START Given records

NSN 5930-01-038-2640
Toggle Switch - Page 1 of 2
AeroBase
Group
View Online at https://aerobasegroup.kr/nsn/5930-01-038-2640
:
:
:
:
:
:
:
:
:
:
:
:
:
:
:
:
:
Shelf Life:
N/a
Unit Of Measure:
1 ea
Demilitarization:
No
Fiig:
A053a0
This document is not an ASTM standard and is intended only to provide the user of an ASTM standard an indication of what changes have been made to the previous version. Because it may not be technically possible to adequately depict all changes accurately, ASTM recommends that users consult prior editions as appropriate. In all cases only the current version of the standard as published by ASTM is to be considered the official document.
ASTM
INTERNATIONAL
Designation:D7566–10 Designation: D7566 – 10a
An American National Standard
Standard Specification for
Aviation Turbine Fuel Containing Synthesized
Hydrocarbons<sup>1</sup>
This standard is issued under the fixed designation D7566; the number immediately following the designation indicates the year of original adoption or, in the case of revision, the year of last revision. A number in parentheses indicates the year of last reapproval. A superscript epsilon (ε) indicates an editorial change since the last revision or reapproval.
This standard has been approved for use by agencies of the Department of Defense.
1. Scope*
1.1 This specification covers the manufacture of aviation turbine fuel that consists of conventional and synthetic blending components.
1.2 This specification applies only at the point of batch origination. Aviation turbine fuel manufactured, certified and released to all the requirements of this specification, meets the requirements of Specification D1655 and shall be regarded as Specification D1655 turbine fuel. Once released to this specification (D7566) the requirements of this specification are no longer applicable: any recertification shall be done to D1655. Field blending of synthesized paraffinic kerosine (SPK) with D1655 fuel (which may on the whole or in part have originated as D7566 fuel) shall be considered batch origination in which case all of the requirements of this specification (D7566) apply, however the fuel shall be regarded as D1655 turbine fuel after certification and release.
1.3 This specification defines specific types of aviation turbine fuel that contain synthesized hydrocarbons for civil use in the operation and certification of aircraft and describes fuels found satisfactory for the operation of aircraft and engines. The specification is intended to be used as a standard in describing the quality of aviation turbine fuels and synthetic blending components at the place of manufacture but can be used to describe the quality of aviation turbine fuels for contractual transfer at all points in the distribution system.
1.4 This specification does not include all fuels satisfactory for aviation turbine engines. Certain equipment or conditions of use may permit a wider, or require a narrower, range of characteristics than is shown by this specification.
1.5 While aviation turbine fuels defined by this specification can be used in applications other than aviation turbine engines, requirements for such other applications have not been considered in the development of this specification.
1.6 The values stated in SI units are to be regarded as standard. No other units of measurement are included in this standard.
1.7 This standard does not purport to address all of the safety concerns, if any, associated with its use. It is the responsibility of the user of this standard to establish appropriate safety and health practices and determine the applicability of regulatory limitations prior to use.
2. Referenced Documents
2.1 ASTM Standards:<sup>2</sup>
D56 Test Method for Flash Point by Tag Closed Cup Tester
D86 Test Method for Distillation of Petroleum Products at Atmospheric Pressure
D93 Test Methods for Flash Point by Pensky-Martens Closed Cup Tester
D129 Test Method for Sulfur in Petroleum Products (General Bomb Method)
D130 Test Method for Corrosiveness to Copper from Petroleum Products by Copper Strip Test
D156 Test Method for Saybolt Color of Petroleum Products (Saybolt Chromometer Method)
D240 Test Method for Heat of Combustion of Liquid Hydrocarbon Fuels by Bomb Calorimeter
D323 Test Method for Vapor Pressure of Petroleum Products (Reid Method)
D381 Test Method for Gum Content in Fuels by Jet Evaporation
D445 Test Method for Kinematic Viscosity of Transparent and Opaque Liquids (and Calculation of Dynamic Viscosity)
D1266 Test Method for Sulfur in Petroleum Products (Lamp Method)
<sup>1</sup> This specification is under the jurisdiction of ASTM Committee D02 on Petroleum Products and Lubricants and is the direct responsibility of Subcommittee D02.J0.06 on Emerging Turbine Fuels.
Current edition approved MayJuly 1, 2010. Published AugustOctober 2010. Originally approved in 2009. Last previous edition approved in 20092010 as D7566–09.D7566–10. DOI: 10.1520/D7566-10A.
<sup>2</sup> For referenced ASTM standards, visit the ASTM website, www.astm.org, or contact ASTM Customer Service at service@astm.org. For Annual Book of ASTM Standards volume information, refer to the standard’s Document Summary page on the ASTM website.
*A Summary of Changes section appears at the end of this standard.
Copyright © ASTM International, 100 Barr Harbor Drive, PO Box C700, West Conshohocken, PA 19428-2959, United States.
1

END Given records

**Exercise details:**
Scan the records above and report every line with the string "Sulfur".

**Exercise response:**
D129 Test Method for Sulfur in Petroleum Products (General Bomb Method)
D1266 Test Method for Sulfur in Petroleum Products (Lamp Method)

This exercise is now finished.